I comunisti chiedono però anche un riposizionamento dell’azione di governo riaffermando “misure di sviluppo e trasformazione nazional-rivoluzionaria”, in opposizione alle politiche neoliberiste promosse dalle “forze imperialiste” e dai loro agenti e seguaci interni. In questa prospettiva il PCSA sollecita soprattutto una politica di industrializzazione che deve essere la fonte per la creazione di occupazione. Tutte le iniziative fiscali ed economiche e le risorse del bilancio dovrebbero essere destinate a questa azione di reindustrializzazione del Paese. Infatti, negli ultimi decenni l’economia sudafricana si è concentrata sulla finanza (che spesso ha esportato i propri profitti all’estero), sulle miniere e sulla grande distribuzione. Il peso dell’attività industriale sul Prodotto lordo è andato invece progressivamente calando.
La possibile perdita della maggioranza assoluta da parte dell’ANC ha sollevato numerose speculazione sulle possibili coalizioni necessarie per garantire un governo al Sud Africa. La soluzione più gradita dai commentatori esterni è certamente quella basata sull’avvicinamento all’Alleanza Democratica che garantirebbe un ulteriore spostamento in favore dei grandi interessi finanziari ed economici interni ed internazionali. Viene vista invece con preoccupazione la possibilità di una convergenza con l’EFF che sostiene tesi molto più radicali. Quest’ultimo in relazione alle amministrazioni provinciali dove ha potuto già svolgere un ruolo di “kingmaker” si è mosso con notevole spregiudicatezza, consentendo anche la sopravvivenza di governi del centro-destra.
La stessa ANC per altro sembra divisa tra le possibili opzioni che si potrebbero aprire dopo il 29 maggio. Per ora l’obbiettivo resta quello di confermare la propria maggioranza assoluta.
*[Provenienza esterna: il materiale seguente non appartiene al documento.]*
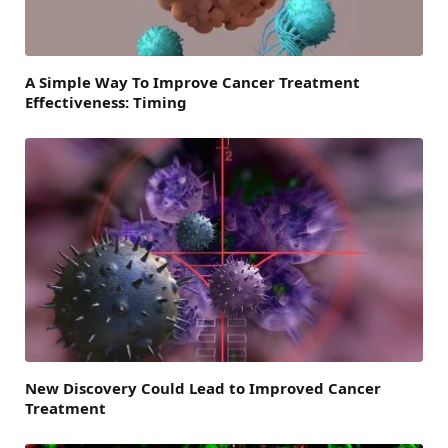
A Simple Way To Improve Cancer Treatment
Effectiveness: Timing
New Discovery Could Lead to Improved Cancer
Treatment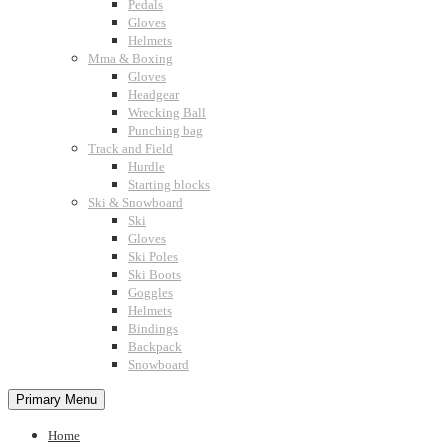
Pedals
Gloves
Helmets
Mma & Boxing
Gloves
Headgear
Wrecking Ball
Punching bag
Track and Field
Hurdle
Starting blocks
Ski & Snowboard
Ski
Gloves
Ski Poles
Ski Boots
Goggles
Helmets
Bindings
Backpack
Snowboard
Primary Menu
Home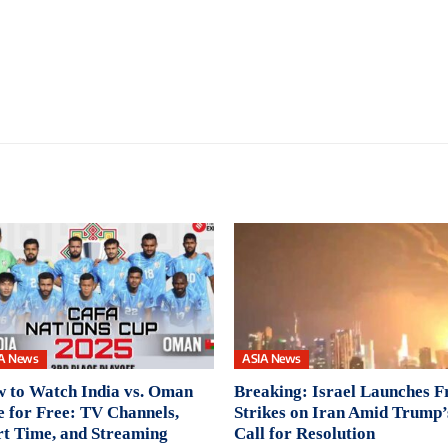
A News
ASIA News
 to Watch India vs. Oman
Breaking: Israel Launches F
e for Free: TV Channels,
Strikes on Iran Amid Trump’
rt Time, and Streaming
Call for Resolution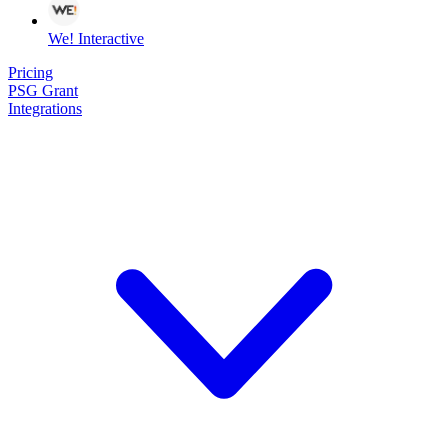
We! Interactive
Pricing
PSG Grant
Integrations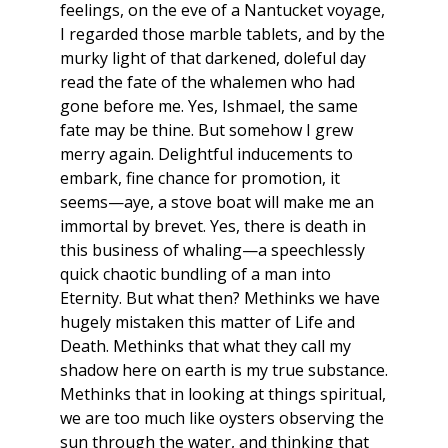
feelings, on the eve of a Nantucket voyage,
I regarded those marble tablets, and by the
murky light of that darkened, doleful day
read the fate of the whalemen who had
gone before me. Yes, Ishmael, the same
fate may be thine. But somehow I grew
merry again. Delightful inducements to
embark, fine chance for promotion, it
seems—aye, a stove boat will make me an
immortal by brevet. Yes, there is death in
this business of whaling—a speechlessly
quick chaotic bundling of a man into
Eternity. But what then? Methinks we have
hugely mistaken this matter of Life and
Death. Methinks that what they call my
shadow here on earth is my true substance.
Methinks that in looking at things spiritual,
we are too much like oysters observing the
sun through the water, and thinking that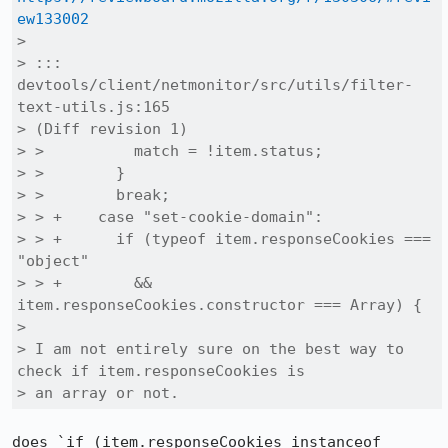
ew133002
> 

> ::: 
devtools/client/netmonitor/src/utils/filter-
text-utils.js:165

> (Diff revision 1)

> >          match = !item.status;

> >        }

> >        break;

> > +    case "set-cookie-domain":

> > +      if (typeof item.responseCookies === 
"object"

> > +        && 
item.responseCookies.constructor === Array) {

> 

> I am not entirely sure on the best way to 
check if item.responseCookies is

> an array or not.
does `if (item.responseCookies instanceof 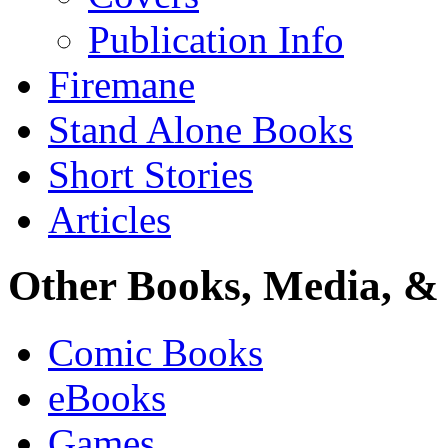
Publication Info
Firemane
Stand Alone Books
Short Stories
Articles
Other Books, Media, & 
Comic Books
eBooks
Games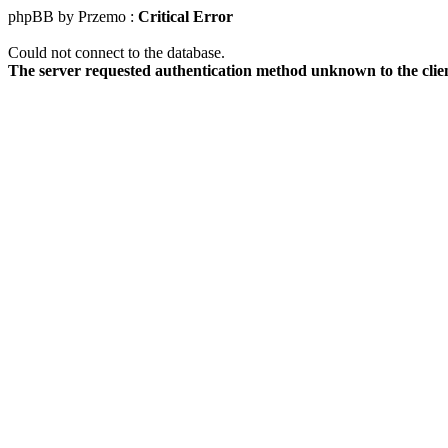
phpBB by Przemo :
Critical Error
Could not connect to the database.
The server requested authentication method unknown to the clie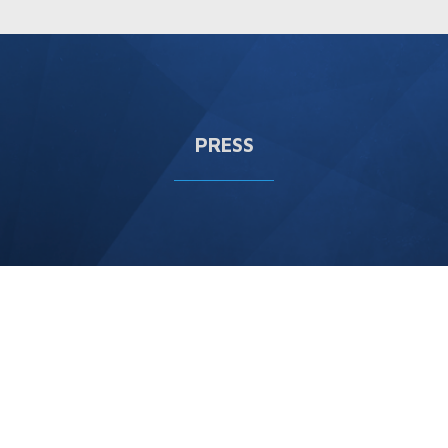
PRESS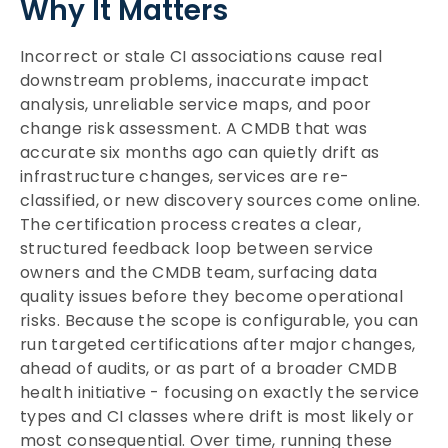
Why It Matters
Incorrect or stale CI associations cause real
downstream problems, inaccurate impact
analysis, unreliable service maps, and poor
change risk assessment. A CMDB that was
accurate six months ago can quietly drift as
infrastructure changes, services are re-
classified, or new discovery sources come online.
The certification process creates a clear,
structured feedback loop between service
owners and the CMDB team, surfacing data
quality issues before they become operational
risks. Because the scope is configurable, you can
run targeted certifications after major changes,
ahead of audits, or as part of a broader CMDB
health initiative - focusing on exactly the service
types and CI classes where drift is most likely or
most consequential. Over time, running these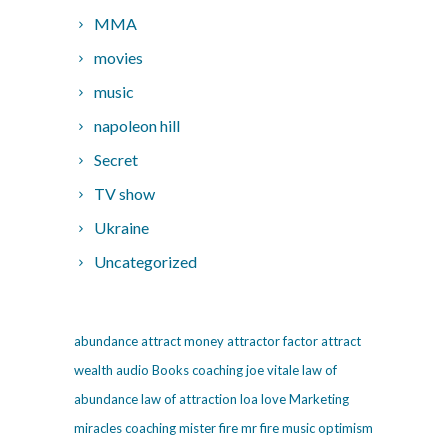
MMA
movies
music
napoleon hill
Secret
TV show
Ukraine
Uncategorized
abundance
attract money
attractor factor
attract
wealth
audio
Books
coaching
joe vitale
law of
abundance
law of attraction
loa
love
Marketing
miracles coaching
mister fire
mr fire
music
optimism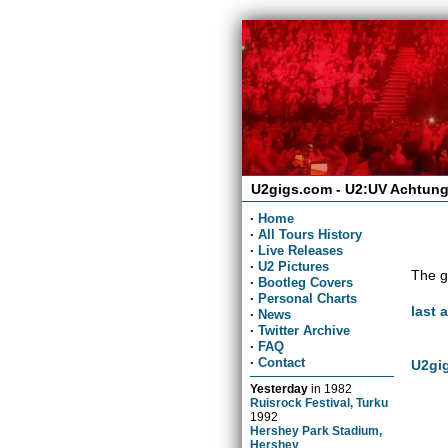
U2gigs.com - U2:UV Achtung
·
Home
·
All Tours History
·
Live Releases
·
U2 Pictures
The g
·
Bootleg Covers
·
Personal Charts
last 
·
News
·
Twitter Archive
·
FAQ
·
Contact
U2gig
Yesterday
in
1982
Ruisrock Festival, Turku
1992
Hershey Park Stadium,
Hershey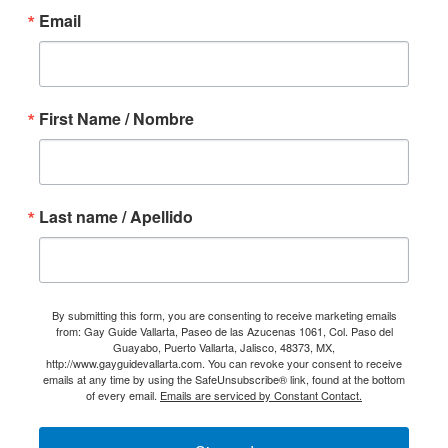
Email
First Name / Nombre
Last name / Apellido
By submitting this form, you are consenting to receive marketing emails
from: Gay Guide Vallarta, Paseo de las Azucenas 1061, Col. Paso del
Guayabo, Puerto Vallarta, Jalisco, 48373, MX,
http://www.gayguidevallarta.com. You can revoke your consent to receive
emails at any time by using the SafeUnsubscribe® link, found at the bottom
of every email.
Emails are serviced by Constant Contact.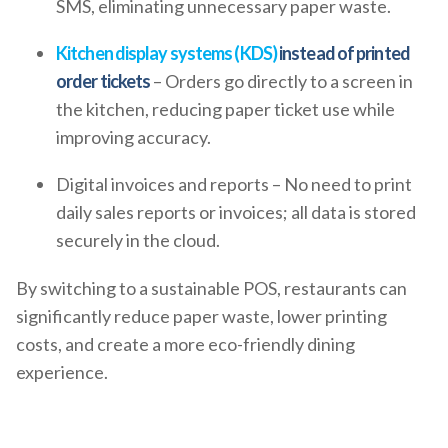
SMS, eliminating unnecessary paper waste.
Kitchen display systems (KDS)
instead of printed
order tickets
– Orders go directly to a screen in
the kitchen, reducing paper ticket use while
improving accuracy.
Digital invoices and reports – No need to print
daily sales reports or invoices; all data is stored
securely in the cloud.
By switching to a sustainable POS, restaurants can
significantly reduce paper waste, lower printing
costs, and create a more eco-friendly dining
experience.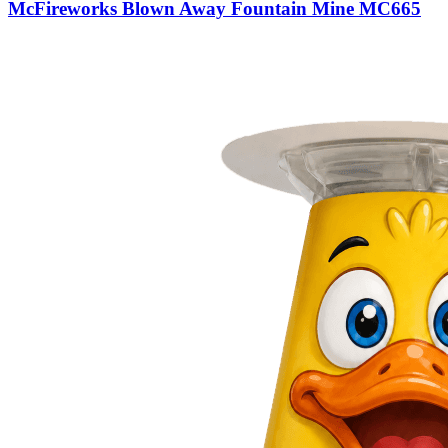
McFireworks Blown Away Fountain Mine MC665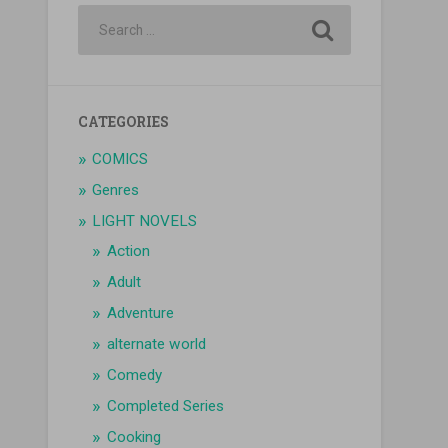
CATEGORIES
COMICS
Genres
LIGHT NOVELS
Action
Adult
Adventure
alternate world
Comedy
Completed Series
Cooking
La modifica del sistema elettorale che prevede la possibilità anche agli indipendenti di presentarsi alle elezioni ed essere eletti potrebbe offrire una via d’uscita meno impegnativa di un accordo con un’altra formazione politica.
Dato il ruolo internazionale assunto dal Sud Africa recentemente, sia con il rilancio dei Brics di cui è parte importante, sia per l’azione giudiziaria avviata presso la Corte Internazionale di Giustizia al fine di chiamare Israele a rispondere dei propri crimini a Gaza, il voto di maggio sarà seguito con molta attenzione anche all’estero. Un indebolimento considerevole dell’ANC, soprattutto in caso di accordo con la Democratic Alliance, potrebbe mettere in questione l’azione sudafricana su entrambi i fronti.